The phrase ‘big data’ describes large volume of data, and in the last decades it came to refer to data of a very large size, whether structured or unstructured, collected from a significant amount of sources, to be further processed and analysed by machines, to draw out and better understand trends and patterns.
For example, in the world of business, ‘Big Data’ is synonymous to ‘business analytics’, yet on a larger scale and with more technology involved. Bid Data is most often stored in computer databases and analysed using software specifically designed to handle complex data sets.

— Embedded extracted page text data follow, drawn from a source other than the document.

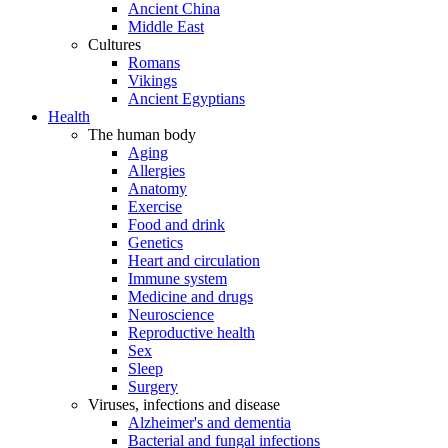
Ancient China
Middle East
Cultures
Romans
Vikings
Ancient Egyptians
Health
The human body
Aging
Allergies
Anatomy
Exercise
Food and drink
Genetics
Heart and circulation
Immune system
Medicine and drugs
Neuroscience
Reproductive health
Sex
Sleep
Surgery
Viruses, infections and disease
Alzheimer's and dementia
Bacterial and fungal infections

And it is the turning of raw data into useful information, the so-called ‘data mining’, to produce the insights that are at the heart of modern big business.

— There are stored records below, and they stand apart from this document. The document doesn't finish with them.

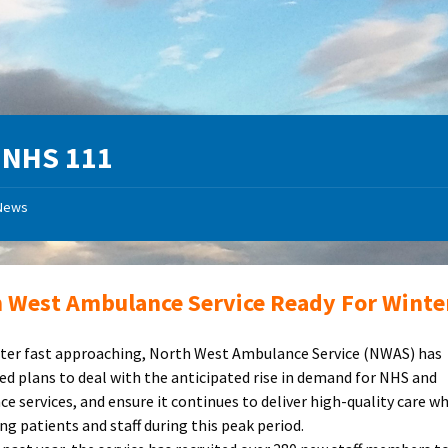
:
NHS 111
News
 West Ambulance Service Ready For Winte
ter fast approaching, North West Ambulance Service (NWAS) has
d plans to deal with the anticipated rise in demand for NHS and
e services, and ensure it continues to deliver high-quality care wh
ng patients and staff during this peak period.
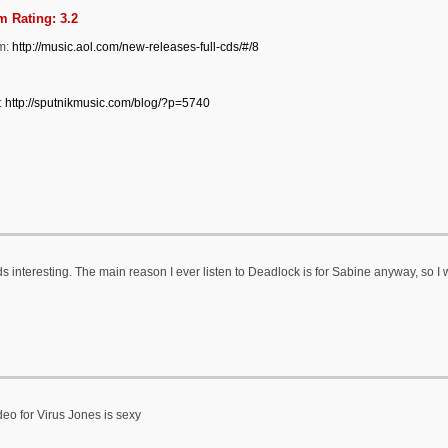
 Rating: 3.2
m:
http://music.aol.com/new-releases-full-cds/#/8
:
http://sputnikmusic.com/blog/?p=5740
 interesting. The main reason I ever listen to Deadlock is for Sabine anyway, so I w
deo for Virus Jones is sexy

The term Big Data is to be first met in print in the 1980s’ The Old New Social History and The New Old Social History working paper by Charles Tilly, University of Michigan, where in a keynote address to a Conference on New Directions in History referring to analyses of fertility conducted across the USA with the huge collection of machine-readable evidence, the author states that: “the American reputation for Big Data and bigger research teams has been greatly exaggerated.”

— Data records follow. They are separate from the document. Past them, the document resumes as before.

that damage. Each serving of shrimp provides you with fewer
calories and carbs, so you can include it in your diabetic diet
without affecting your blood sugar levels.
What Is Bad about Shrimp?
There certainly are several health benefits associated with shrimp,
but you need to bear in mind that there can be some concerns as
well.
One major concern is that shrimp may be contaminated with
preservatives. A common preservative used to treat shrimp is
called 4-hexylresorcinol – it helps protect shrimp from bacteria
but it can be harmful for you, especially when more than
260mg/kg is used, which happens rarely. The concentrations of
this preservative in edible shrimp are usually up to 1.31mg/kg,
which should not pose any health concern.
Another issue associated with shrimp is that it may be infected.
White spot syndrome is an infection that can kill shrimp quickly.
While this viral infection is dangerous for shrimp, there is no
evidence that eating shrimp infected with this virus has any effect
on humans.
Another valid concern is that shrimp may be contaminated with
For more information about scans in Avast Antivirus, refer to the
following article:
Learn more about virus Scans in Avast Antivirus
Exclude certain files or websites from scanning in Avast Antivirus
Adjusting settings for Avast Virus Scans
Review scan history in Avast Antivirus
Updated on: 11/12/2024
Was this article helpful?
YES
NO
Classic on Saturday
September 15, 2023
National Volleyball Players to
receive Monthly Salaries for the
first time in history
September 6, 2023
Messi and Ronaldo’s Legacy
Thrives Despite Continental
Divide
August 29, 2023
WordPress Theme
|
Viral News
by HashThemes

It took nearly 20 years the term to make it to a headline, when John Masey presents at a USENIX meeting a paper titled “Big Data… and the Next Wave of Infrastress” (the 1998 presentation could be viewed here) and the coining of the term is indeed most often credited to have originated in the lunch-table conversations at Silicon Graphics, where Masey was a Chief Scientist.
A panel, titled Automation or interaction: what’s best for big data? and presented at the IEEE 1999 San Francisco conference on Visualization was followed by a paper titled ’Big Data’ Dynamic Factor Models for Macroeconomic Measurement and Forecasting, where the term was presented to the Eighth World Congress of the Econometric Society and defined by Francis X. Diebold as: “Big Data refers to the explosion in the quantity (and sometimes, quality) of available and potentially relevant data, largely the result of recent and unprecedented advancements in data recording and storage technology”
And two years later, in Critical Questions for Big Data, the definition came as: “a cultural, technological, and scholarly phenomenon that rests on the interplay of:
(1) Technology: maximizing computation power and algorithmic accuracy to gather, analyze, link, and compare large data sets.
(2) Analysis: drawing on large data sets to identify patterns in order to make economic, social, technical, and legal claims.”
Big Data is, indeed, a phenomenon, but it is not the amount of information that is important, but what business and society do with it. In the realm of business, Big Data analysis has the potential to enhance the work of every department in a company. It enables corporations to collect better market and customer intelligence, by insights on customers’ behaviour and hence better strategic moves to improve and customize their products and services and the customer experience. Big Data improves internal efficiency and operations, supports decision making, ensures better data safety and etc.
And the phenomenon is expanding rapidly, with the “Worldwide Big Data and Business Analytics Market” or BDA, poised to grow from $130.1 billion this year to over $203 billion in 2020.